====== Data extracts ======

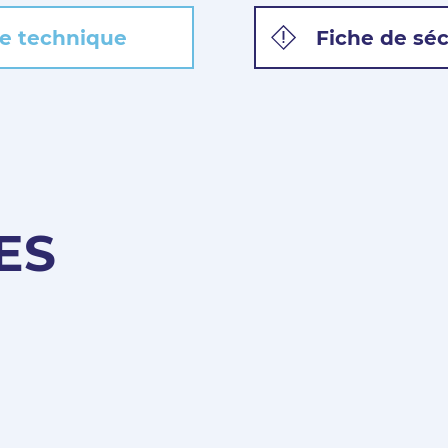
e technique
Fiche de séc
ES
Pas encore Membre ?
Créer un compte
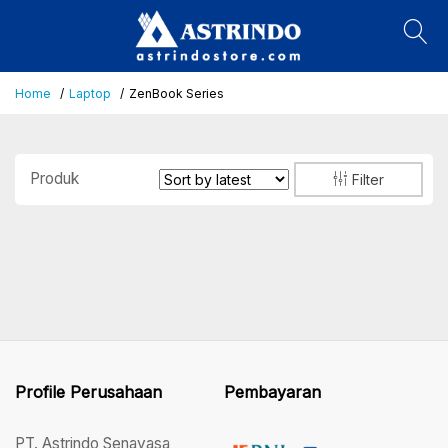
Home
Laptop
ZenBook Series
Produk
Filter
Profile Perusahaan
Pembayaran
PT. Astrindo Senayasa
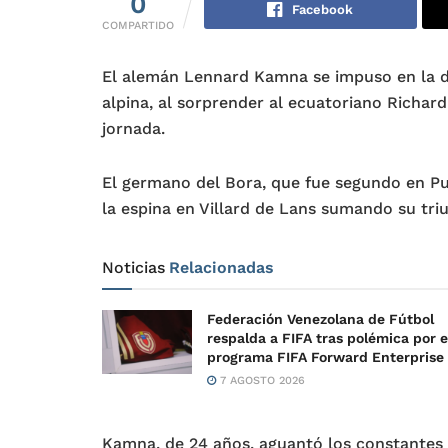
0
Facebook
COMPARTIDO
El alemán Lennard Kamna se impuso en la de
alpina, al sorprender al ecuatoriano Richar
jornada.
El germano del Bora, que fue segundo en Pu
la espina en Villard de Lans sumando su tri
Noticias
Relacionadas
Federación Venezolana de Fútbol
respalda a FIFA tras polémica por e
programa FIFA Forward Enterprise
7 AGOSTO 2026
Kamna, de 24 años, aguantó los constantes 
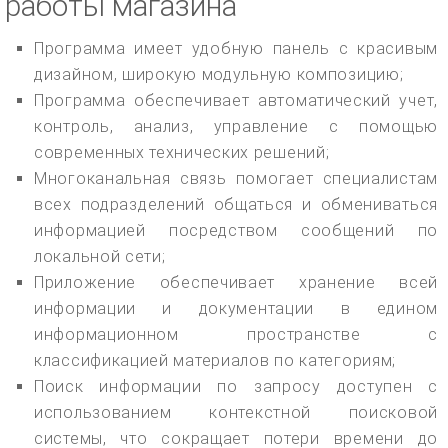
работы магазина
Программа имеет удобную панель с красивым
дизайном, широкую модульную композицию;
Программа обеспечивает автоматический учет,
контроль, анализ, управление с помощью
современных технических решений;
Многоканальная связь помогает специалистам
всех подразделений общаться и обмениваться
информацией посредством сообщений по
локальной сети;
Приложение обеспечивает хранение всей
информации и документации в едином
информационном пространстве с
классификацией материалов по категориям;
Поиск информации по запросу доступен с
использованием контекстной поисковой
системы, что сокращает потери времени до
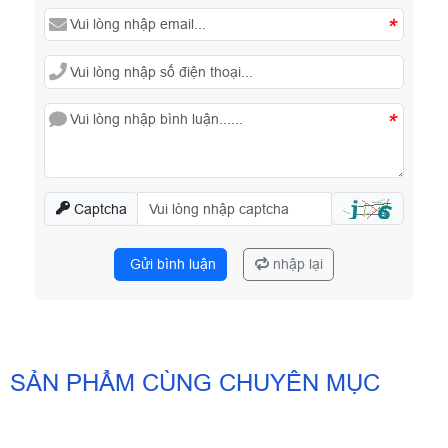
*
*
Captcha
Gửi bình luận
nhập lại
SẢN PHẨM CÙNG CHUYÊN MỤC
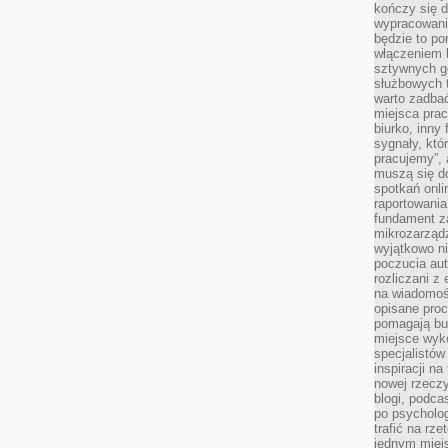
kończy się d
wypracowanie
będzie to po
włączeniem k
sztywnych go
służbowych 
warto zadbać
miejsca pra
biurko, inny 
sygnały, któ
pracujemy”, 
muszą się d
spotkań onli
raportowania
fundament z
mikrozarządz
wyjątkowo n
poczucia au
rozliczani z
na wiadomoś
opisane proc
pomagają bu
miejsce wyk
specjalistów
inspiracji na
nowej rzeczy
blogi, podca
po psycholog
trafić na rze
jednym miej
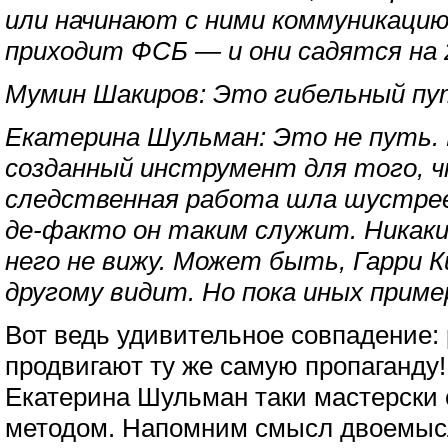
или начинают с ними коммуникацию
приходит ФСБ — и они садятся на 2
Мумин Шакиров: Это гибельный пу
Екатерина Шульман: Это не путь. 
созданный инструмент для того, 
следственная работа шла шустрее,
де-факто он таким служит. Никаких
него не вижу. Может быть, Гарри К
другому видит. Но пока иных пример
Вот ведь удивительное совпадение:
продвигают ту же самую пропаганду!
Екатерина Шульман таки мастерски 
методом. Напомним смысл двоемыс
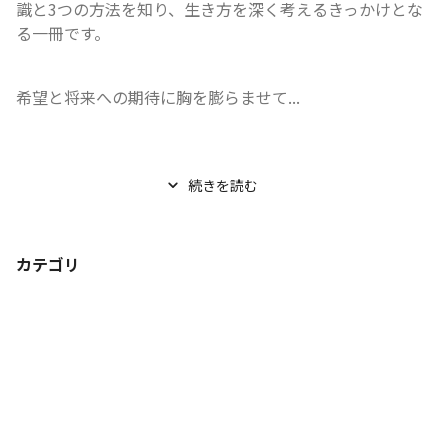
識と3つの方法を知り、生き方を深く考えるきっかけとな
る一冊です。
希望と将来への期待に胸を膨らませて...
続きを読む
カテゴリ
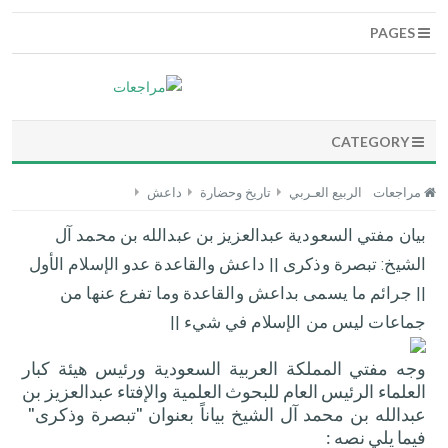
PAGES
CATEGORY
مراجعات
الربيع العـربي
تاريخ وحضارة
داعش
بيان مفتي السعودية عبدالعزيز بن عبدالله بن محمد آل
الشيخ: تبصرة وذكرى || داعش والقاعدة عدو الإسلام الأول
|| جرائم ما يسمى بداعش والقاعدة وما تفرع عنها من
جماعات ليس من الإسلام في شيء ||
وجه مفتي المملكة العربية السعودية
و
رئيس هيئة كبار
العلماء الرئيس العام للبحوث العلمية والإفتاء عبدالعزيز بن
عبدالله بن محمد آل الشيخ بياناً بعنوان "تبصرة وذكرى"
فيما يلي نصه :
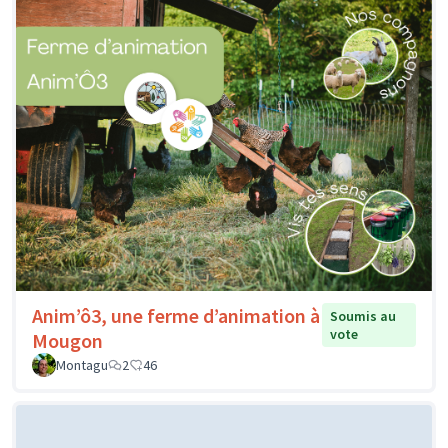
Anim’ô3, une ferme d’animation à
Soumis au
vote
Mougon
Montagu
2
46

======

**Work task:** Search the data above for lines holding "عبدالعزيز" and copy each of them.

**Output of the task:**
بيان مفتي السعودية عبدالعزيز بن عبدالله بن محمد آل
العلماء الرئيس العام للبحوث العلمية والإفتاء عبدالعزيز بن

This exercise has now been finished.